→ Assigned task
Retype the listing below line for line, but only from the line with "Il est important" down to the line with "muatan batu di Jalan Chikus-Sungai", inclusive. Pictures stay out.
○ ○ ○ ○ ○ ○ ○
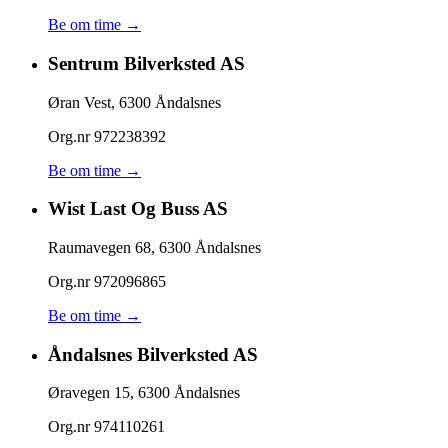
Be om time →
Sentrum Bilverksted AS
Øran Vest
,
6300
Åndalsnes
Org.nr
972238392
Be om time →
Wist Last Og Buss AS
Raumavegen 68
,
6300
Åndalsnes
Org.nr
972096865
Be om time →
Åndalsnes Bilverksted AS
Øravegen 15
,
6300
Åndalsnes
Org.nr
974110261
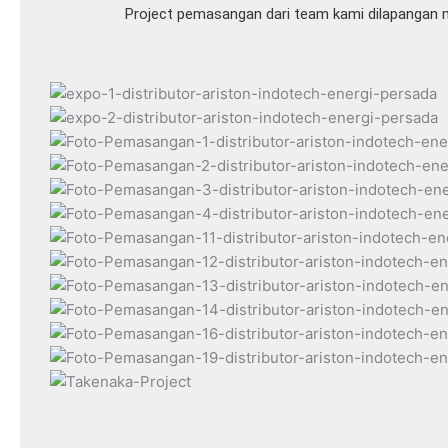
Project pemasangan dari team kami dilapangan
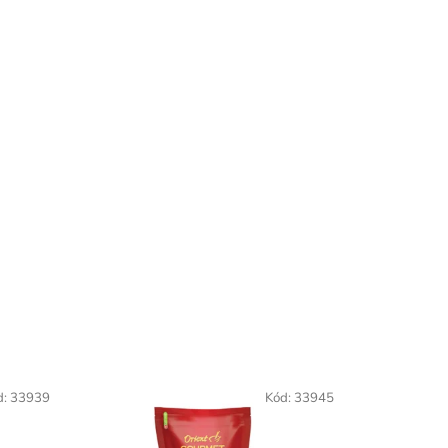
d:
33939
Kód:
33945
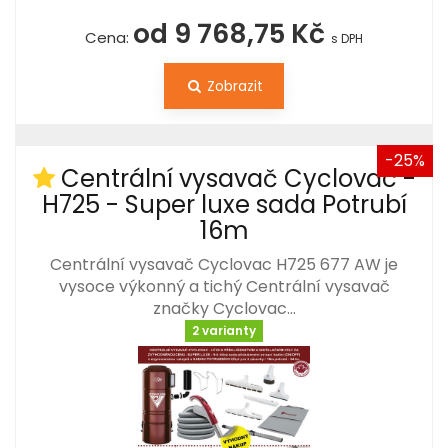
od 9 768,75 Kč
Cena:
s DPH
Zobrazit
-25%
Centrální vysavač Cyclovac -
H725 - Super luxe sada Potrubí
16m
Centrální vysavač Cyclovac H725 677 AW je
vysoce výkonný a tichý Centrální vysavač
značky Cyclovac…
2 varianty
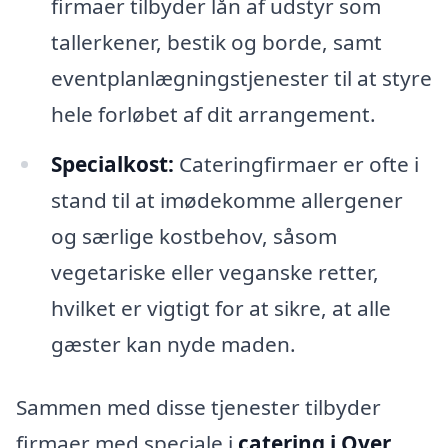
firmaer tilbyder lån af udstyr som
tallerkener, bestik og borde, samt
eventplanlægningstjenester til at styre
hele forløbet af dit arrangement.
Specialkost:
Cateringfirmaer er ofte i
stand til at imødekomme allergener
og særlige kostbehov, såsom
vegetariske eller veganske retter,
hvilket er vigtigt for at sikre, at alle
gæster kan nyde maden.
Sammen med disse tjenester tilbyder
firmaer med speciale i
catering i Over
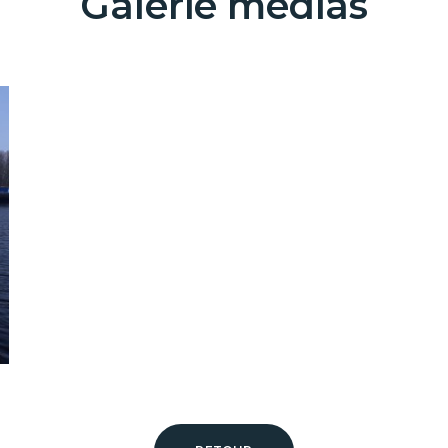
Galerie médias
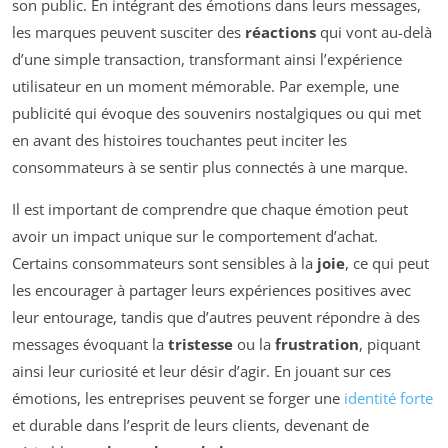
son public. En intégrant des émotions dans leurs messages,
les marques peuvent susciter des
réactions
qui vont au-delà
d’une simple transaction, transformant ainsi l’expérience
utilisateur en un moment mémorable. Par exemple, une
publicité qui évoque des souvenirs nostalgiques ou qui met
en avant des histoires touchantes peut inciter les
consommateurs à se sentir plus connectés à une marque.
Il est important de comprendre que chaque émotion peut
avoir un impact unique sur le comportement d’achat.
Certains consommateurs sont sensibles à la
joie
, ce qui peut
les encourager à partager leurs expériences positives avec
leur entourage, tandis que d’autres peuvent répondre à des
messages évoquant la
tristesse
ou la
frustration
, piquant
ainsi leur curiosité et leur désir d’agir. En jouant sur ces
émotions, les entreprises peuvent se forger une
identité forte
et durable dans l’esprit de leurs clients, devenant de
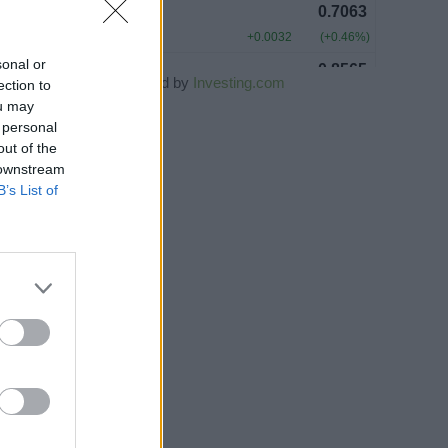
sonal or
Powered by
Investing.com
ection to
ou may
 personal
out of the
 downstream
B’s List of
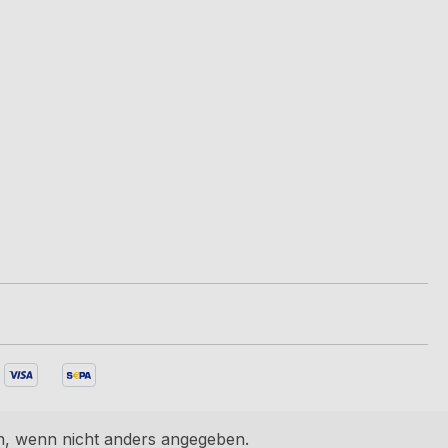
 wenn nicht anders angegeben.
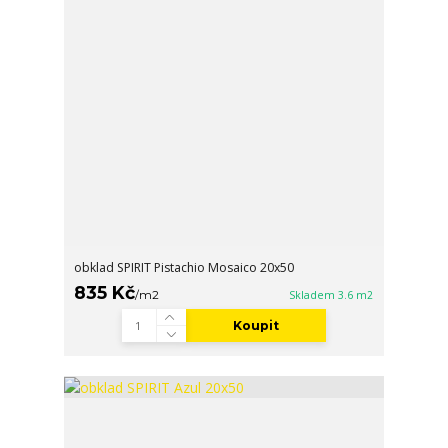
obklad SPIRIT Pistachio Mosaico 20x50
835 Kč
/
m2
Skladem 3.6 m2
Koupit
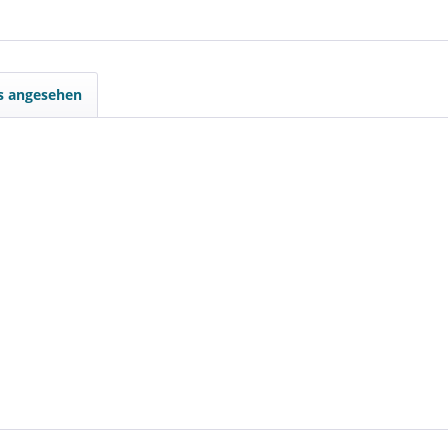
ls angesehen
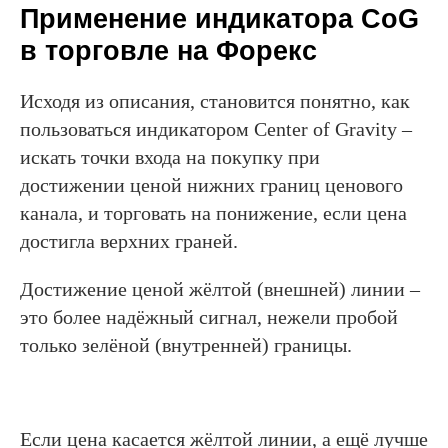
Применение индикатора CoG
в торговле на Форекс
Исходя из описания, становится понятно, как
пользоваться индикатором Center of Gravity –
искать точки входа на покупку при
достижении ценой нижних границ ценового
канала, и торговать на понижение, если цена
достигла верхних граней.
Достижение ценой жёлтой (внешней) линии –
это более надёжный сигнал, нежели пробой
только зелёной (внутренней) границы.
Если цена касается жёлтой линии, а ещё лучше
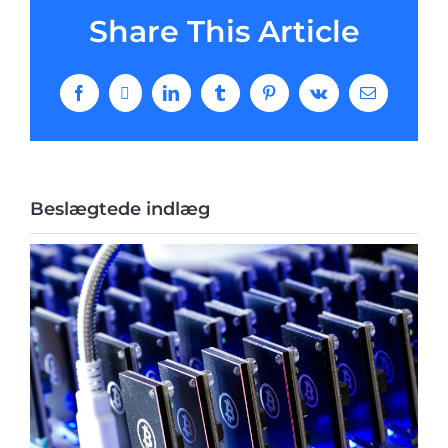
Share This Article
Facebook
X
LinkedIn
Tumblr
Pinterest
Vk
E-
mail
Beslægtede indlæg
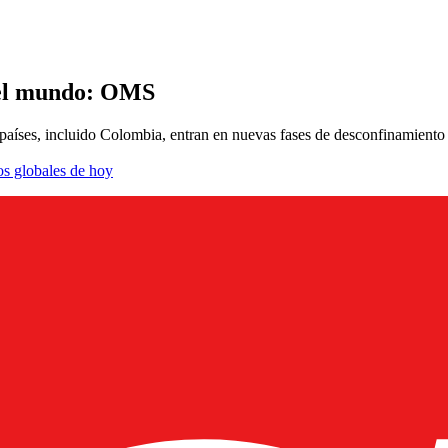
 el mundo: OMS
aíses, incluido Colombia, entran en nuevas fases de desconfinamiento
os globales de hoy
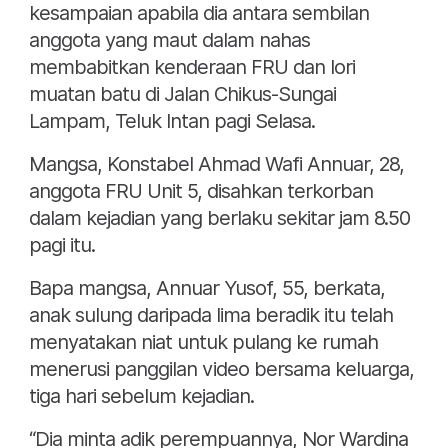
kesampaian apabila dia antara sembilan
anggota yang maut dalam nahas
membabitkan kenderaan FRU dan lori
muatan batu di Jalan Chikus-Sungai
Lampam, Teluk Intan pagi Selasa.
Mangsa, Konstabel Ahmad Wafi Annuar, 28,
anggota FRU Unit 5, disahkan terkorban
dalam kejadian yang berlaku sekitar jam 8.50
pagi itu.
Bapa mangsa, Annuar Yusof, 55, berkata,
anak sulung daripada lima beradik itu telah
menyatakan niat untuk pulang ke rumah
menerusi panggilan video bersama keluarga,
tiga hari sebelum kejadian.
“Dia minta adik perempuannya, Nor Wardina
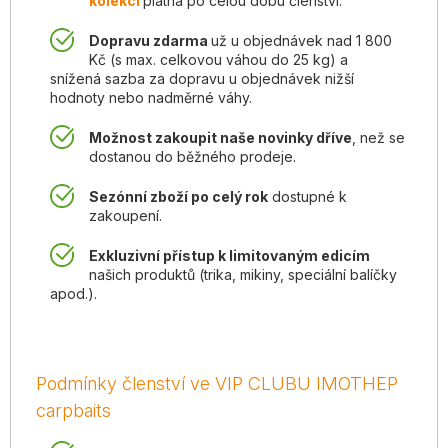
kolekci
platná po celou dobu členství.
Dopravu zdarma
už u objednávek nad 1 800
Kč (s max. celkovou váhou do 25 kg) a
snížená sazba za dopravu u objednávek nižší
hodnoty nebo nadměrné váhy.
Možnost zakoupit naše novinky dříve
, než se
dostanou do běžného prodeje.
Sezónní zboží po celý rok
dostupné k
zakoupení.
Exkluzivní přístup k limitovaným edicím
našich produktů (trika, mikiny, speciální balíčky
apod.).
Podmínky členství ve VIP CLUBU IMOTHEP
carpbaits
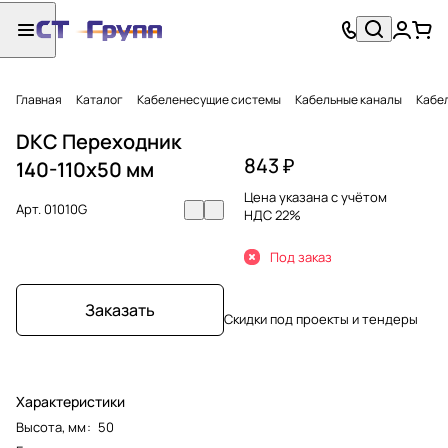
Главная
Каталог
Кабеленесущие системы
Кабельные каналы
Кабел
DKC Переходник
843 ₽
140-110х50 мм
Цена указана с учётом
Арт.
01010G
НДС 22%
Под заказ
Заказать
Скидки под проекты и тендеры
Характеристики
Высота, мм
:
50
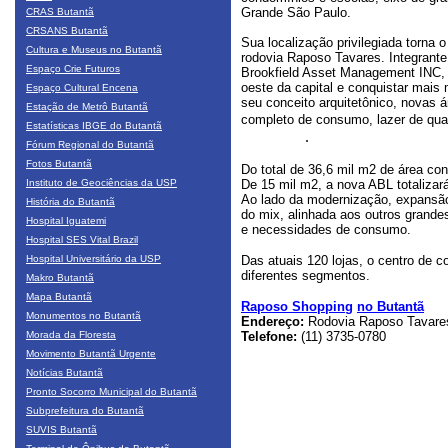
Grande São Paulo.
CRAS Butantã
CRSANS Butantã
Sua localização privilegiada torna 
Cultura e Museus no Butantã
rodovia Raposo Tavares. Integrante
Espaço Crie Futuros
Brookfield Asset Management INC,
oeste da capital e conquistar mais
Espaço Cultural Encena
seu conceito arquitetônico, novas 
Estação de Metrô Butantã
completo de consumo, lazer de qual
Estatísticas IBGE do Butantã
São Paulo
.
Fórum Regional do Butantã
Fotos Butantã
Do total de 36,6 mil m2 de área co
Instituto de Geociências da USP
De 15 mil m2, a nova ABL totaliza
Ao lado da modernização, expansão 
História do Butantã
do mix, alinhada aos outros grandes
Hospital Iguatemi
e necessidades de consumo.
Hospital SES Vital Brazil
Hospital Universitário da USP
Das atuais 120 lojas, o centro de c
diferentes segmentos.
Makro Butantã
Mapa Butantã
Raposo Shopping
no Butantã
Monumentos no Butantã
Endereço:
Rodovia Raposo Tavare
Morada da Floresta
Telefone:
(11) 3735-0780
Movimento Butantã Urgente
Notícias Butantã
Pronto Socorro Municipal do Butantã
Subprefeitura do Butantã
SUVIS Butantã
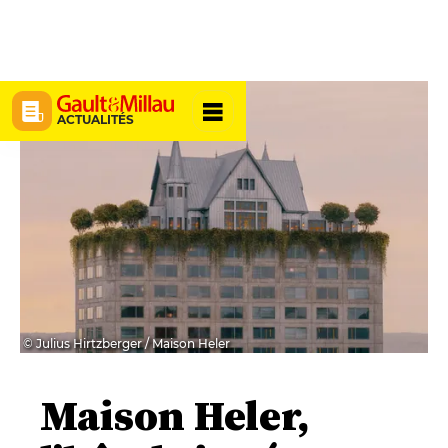
ACTUALITÉS
© Julius Hirtzberger / Maison Heler
Maison Heler,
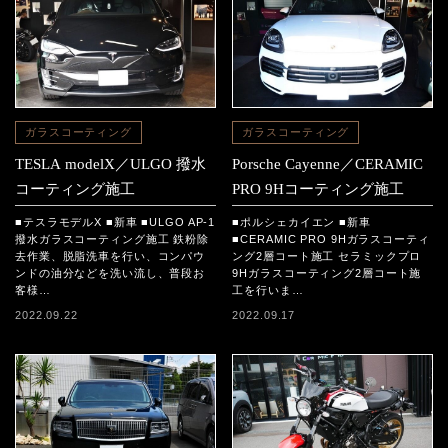
ガラスコーティング
ガラスコーティング
TESLA modelX／ULGO 撥水
Porsche Cayenne／CERAMIC
コーティング施工
PRO 9Hコーティング施工
■テスラモデルX ■新車 ■ULGO AP-1
■ポルシェカイエン ■新車
撥水ガラスコーティング施工 鉄粉除
■CERAMIC PRO 9Hガラスコーティ
去作業、脱脂洗車を行い、コンパウ
ング2層コート施工 セラミックプロ
ンドの油分などを洗い流し、普段お
9Hガラスコーティング2層コート施
客様…
工を行いま…
2022.09.22
2022.09.17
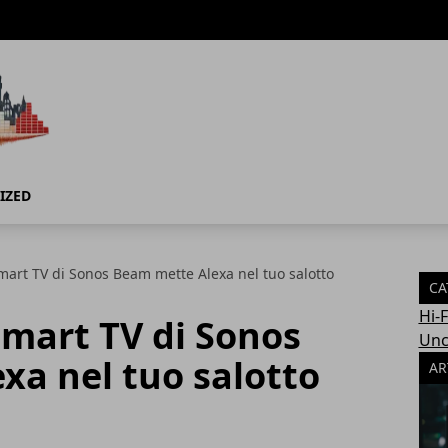
IZED
Smart TV di Sonos Beam mette Alexa nel tuo salotto
CA
Hi-
Smart TV di Sonos
Unc
xa nel tuo salotto
AR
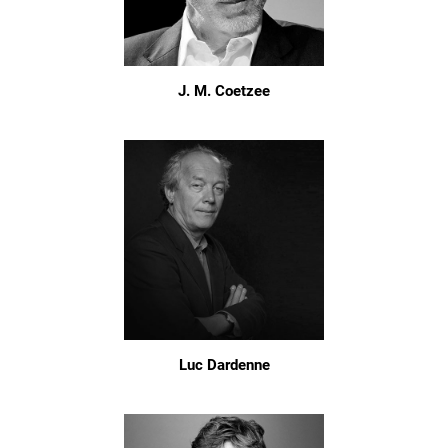
J. M. Coetzee
Luc Dardenne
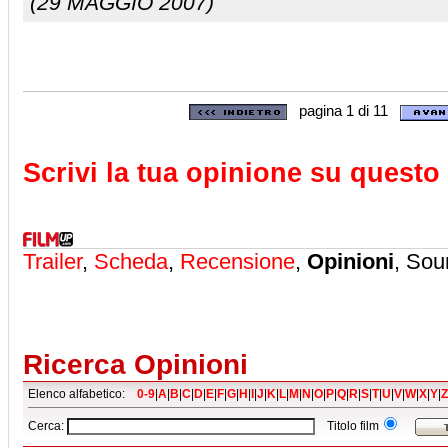
(29 MAGGIO 2007)
pagina 1 di 11
Scrivi la tua opinione su questo 
Trailer
,
Scheda
,
Recensione
,
Opinioni
, Sou
Ricerca Opinioni
Elenco alfabetico:
0-9
|
A
|
B
|
C
|
D
|
E
|
F
|
G
|
H
|
I
|
J
|
K
|
L
|
M
|
N
|
O
|
P
|
Q
|
R
|
S
|
T
|
U
|
V
|
W
|
X
|
Y
|
Z
Cerca:
Titolo film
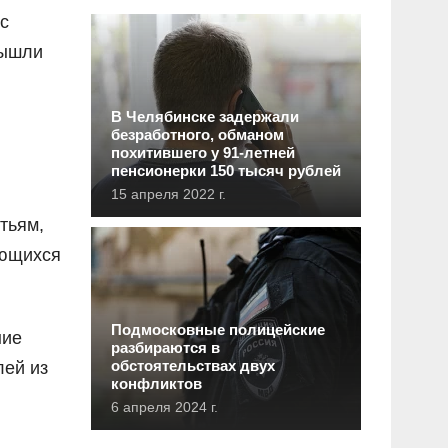
с
вышли
В Челябинске задержали
безработного, обманом
похитившего у 91-летней
пенсионерки 150 тысяч рублей
15 апреля 2022 г.
тьям,
еющихся
Подмосковные полицейские
ние
разбираются в
обстоятельствах двух
лей из
конфликтов
6 апреля 2024 г.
○ ○ ○ ○ ○ ○ ○
→ Finished task
Il est important de comprendre que chaque émotion peut
avoir un impact unique sur le comportement d’achat.
Certains consommateurs sont sensibles à la
joie
, ce qui peut
les encourager à partager leurs expériences positives avec
leur entourage, tandis que d’autres peuvent répondre à des
messages évoquant la
tristesse
ou la
frustration
, piquant
ainsi leur curiosité et leur désir d’agir. En jouant sur ces
émotions, les entreprises peuvent se forger une
identité forte
et durable dans l’esprit de leurs clients, devenant de
sonal or
Powered by
Investing.com
ection to
ou may
 personal
out of the
 downstream
B’s List of
 wenn nicht anders angegeben.
obklad SPIRIT Pistachio Mosaico 20x50
835 Kč
/
m2
Skladem 3.6 m2
Koupit
ls angesehen
Применение индикатора CoG
в торговле на Форекс
Исходя из описания, становится понятно, как
пользоваться индикатором Center of Gravity –
искать точки входа на покупку при
достижении ценой нижних границ ценового
канала, и торговать на понижение, если цена
достигла верхних граней.
Достижение ценой жёлтой (внешней) линии –
это более надёжный сигнал, нежели пробой
только зелёной (внутренней) границы.
Если цена касается жёлтой линии, а ещё лучше
Share This Article
Facebook
X
LinkedIn
Tumblr
Pinterest
Vk
E-
mail
Beslægtede indlæg
 el mundo: OMS
aíses, incluido Colombia, entran en nuevas fases de desconfinamiento
os globales de hoy
kesampaian apabila dia antara sembilan
anggota yang maut dalam nahas
membabitkan kenderaan FRU dan lori
muatan batu di Jalan Chikus-Sungai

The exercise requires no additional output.